# Problem to work on
Print each of the records below word for word, omitting the pictures.

(Measurement reading data)
====

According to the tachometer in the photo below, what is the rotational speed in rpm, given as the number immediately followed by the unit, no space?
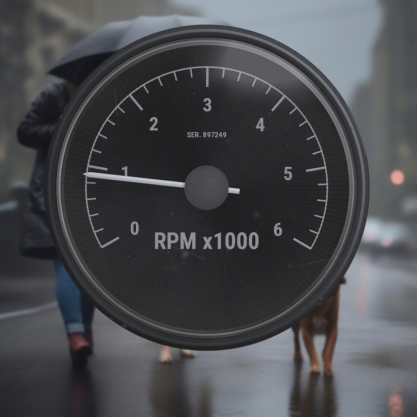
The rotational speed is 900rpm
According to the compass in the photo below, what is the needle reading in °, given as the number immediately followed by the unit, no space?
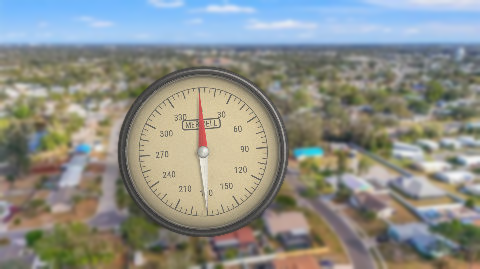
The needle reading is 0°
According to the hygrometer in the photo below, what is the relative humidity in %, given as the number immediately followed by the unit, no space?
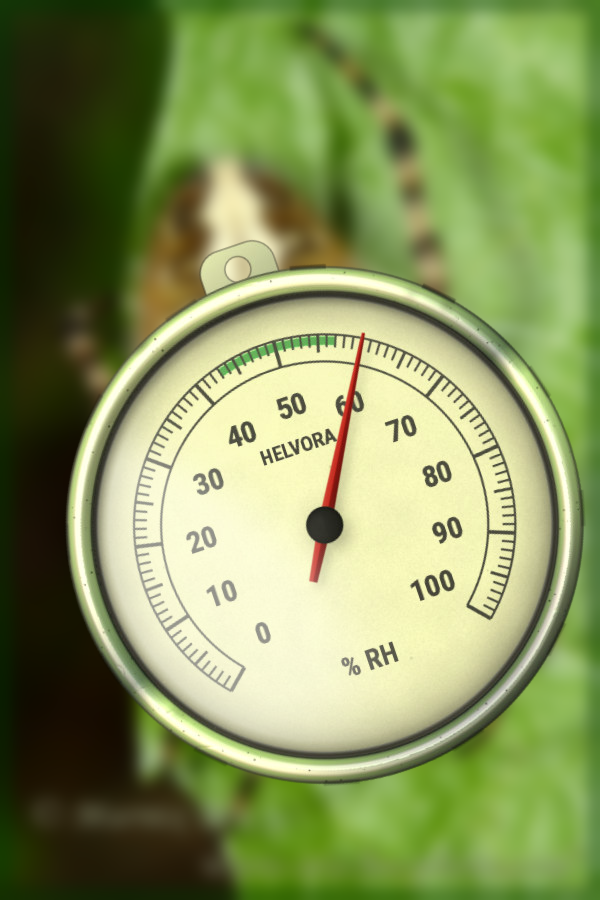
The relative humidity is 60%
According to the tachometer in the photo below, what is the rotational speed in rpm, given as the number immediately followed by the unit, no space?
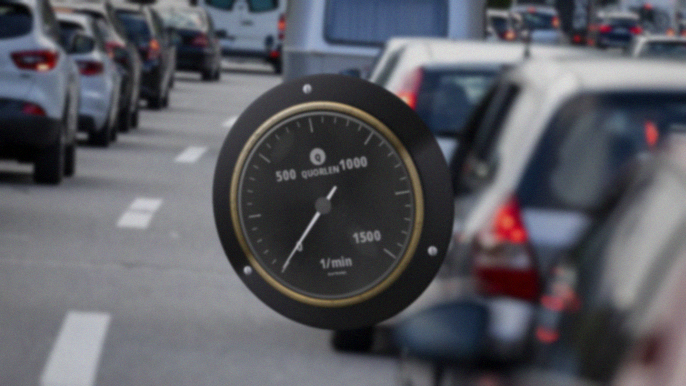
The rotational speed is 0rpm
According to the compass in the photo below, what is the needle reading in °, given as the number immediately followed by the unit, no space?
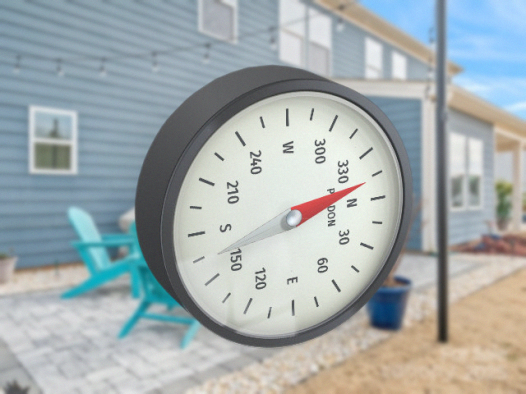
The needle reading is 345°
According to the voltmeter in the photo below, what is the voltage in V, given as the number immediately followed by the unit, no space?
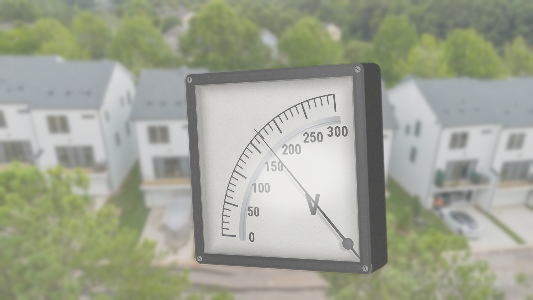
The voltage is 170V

====

# Response area
According to the tachometer in the photo below, what is the rotational speed in rpm, given as the number immediately followed by the unit, no space?
The rotational speed is 900rpm
According to the compass in the photo below, what is the needle reading in °, given as the number immediately followed by the unit, no space?
The needle reading is 0°
According to the hygrometer in the photo below, what is the relative humidity in %, given as the number immediately followed by the unit, no space?
The relative humidity is 60%
According to the tachometer in the photo below, what is the rotational speed in rpm, given as the number immediately followed by the unit, no space?
The rotational speed is 0rpm
According to the compass in the photo below, what is the needle reading in °, given as the number immediately followed by the unit, no space?
The needle reading is 345°
According to the voltmeter in the photo below, what is the voltage in V, given as the number immediately followed by the unit, no space?
The voltage is 170V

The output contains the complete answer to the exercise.